M. Porlier espère maintenant développer des projets de diversification économique sur la Côte-Nord, afin notamment de contrer la baisse démographique qui frappe actuellement la région de Sept-Îles. Selon lui, il existe plusieurs avenues intéressantes à évaluer, dont le développement du tourisme.

Arianne Phosphate

En plus du projet Mine Arnaud, le gouvernement Couillard avait approuvé un autre projet minier d’exploitation d’apatite, le projet Arianne Phosphate. Au moment de donner le feu vert au projet, en décembre 2015, l’ancien premier ministre avait affirmé que ce projet présentait « un potentiel de retombées économiques important pour le Québec ».

Or, ce projet n’a toujours pas vu le jour. Le gouvernement du Québec a injecté au moins 3,4 millions de dollars dans ce projet, qui nécessiterait notamment la construction d’un port supplémentaire sur le Saguenay. S’il se réalise, le projet minier devrait donc augmenter la circulation maritime commerciale dans le parc marin du Saguenay — Saint-Laurent.

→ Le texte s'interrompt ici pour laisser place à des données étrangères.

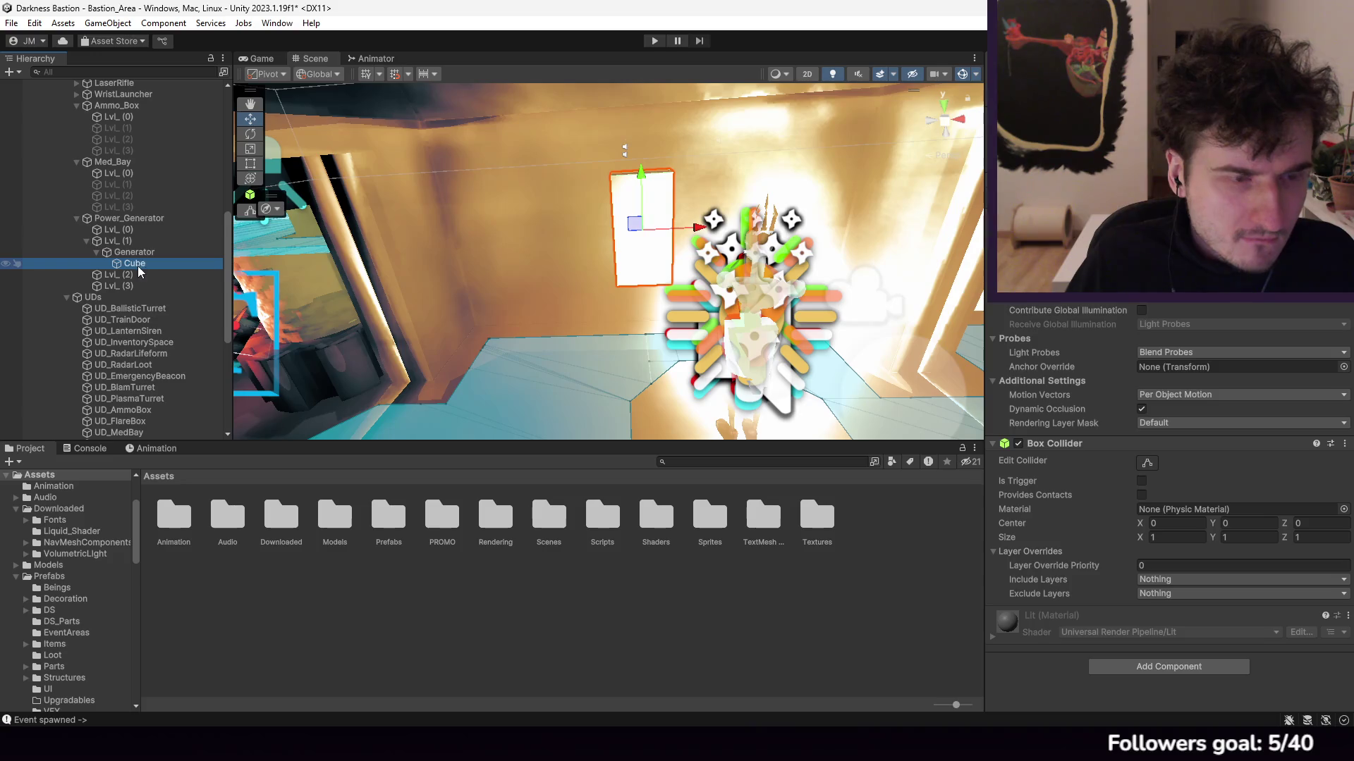
{"action": "left_click", "coordinate": [1166, 663]}
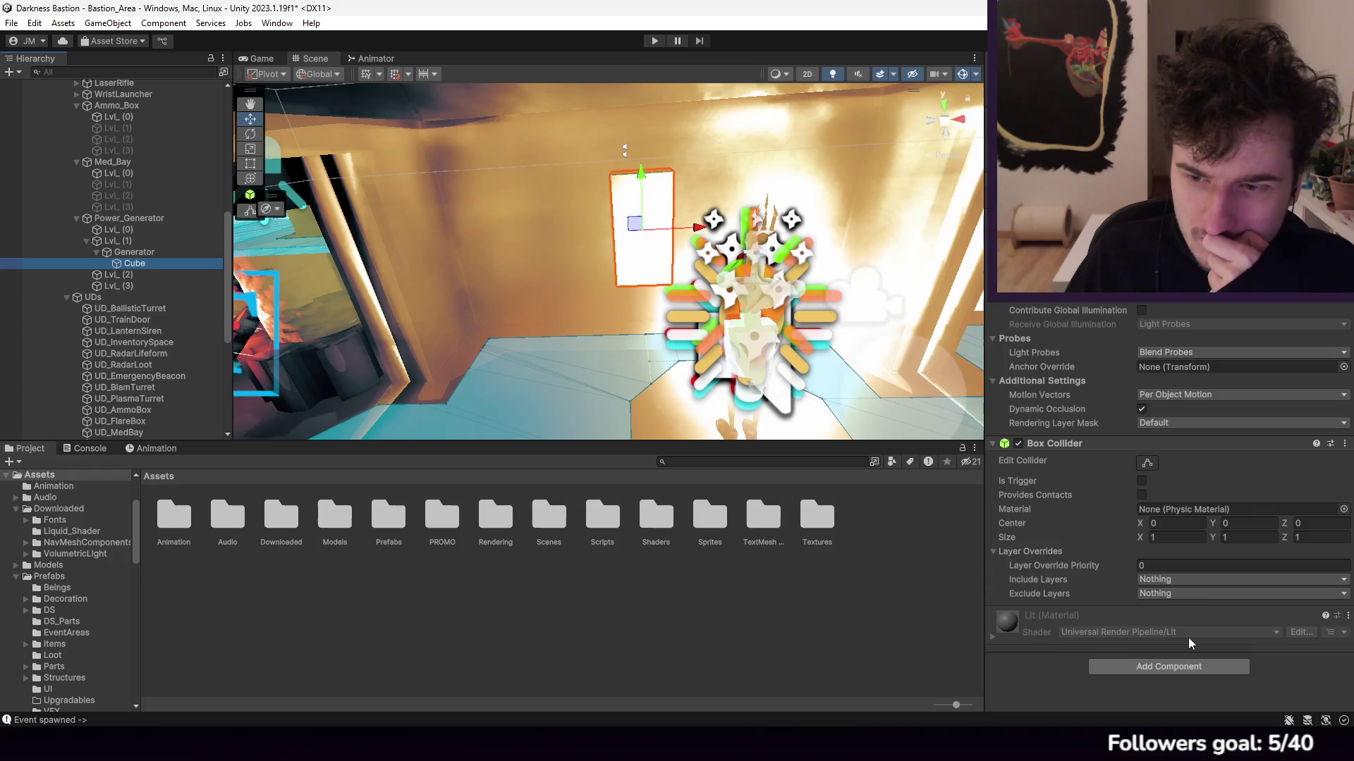
{"action": "left_click", "coordinate": [763, 598]}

En commission parlementaire mercredi, le gouvernement Legault a par ailleurs promis le dépôt d’un nouveau « Plan d’action nordique » au cours des prochaines semaines. Québec espère notamment favoriser la réalisation des projets miniers. D’un point de vue réglementaire, le ministre Jonatan Julien a aussi dit souhaiter mettre en place un « terrain de jeu plus efficient » pour l’industrie minière, afin de faciliter la réalisation de projets sur le territoire nordique.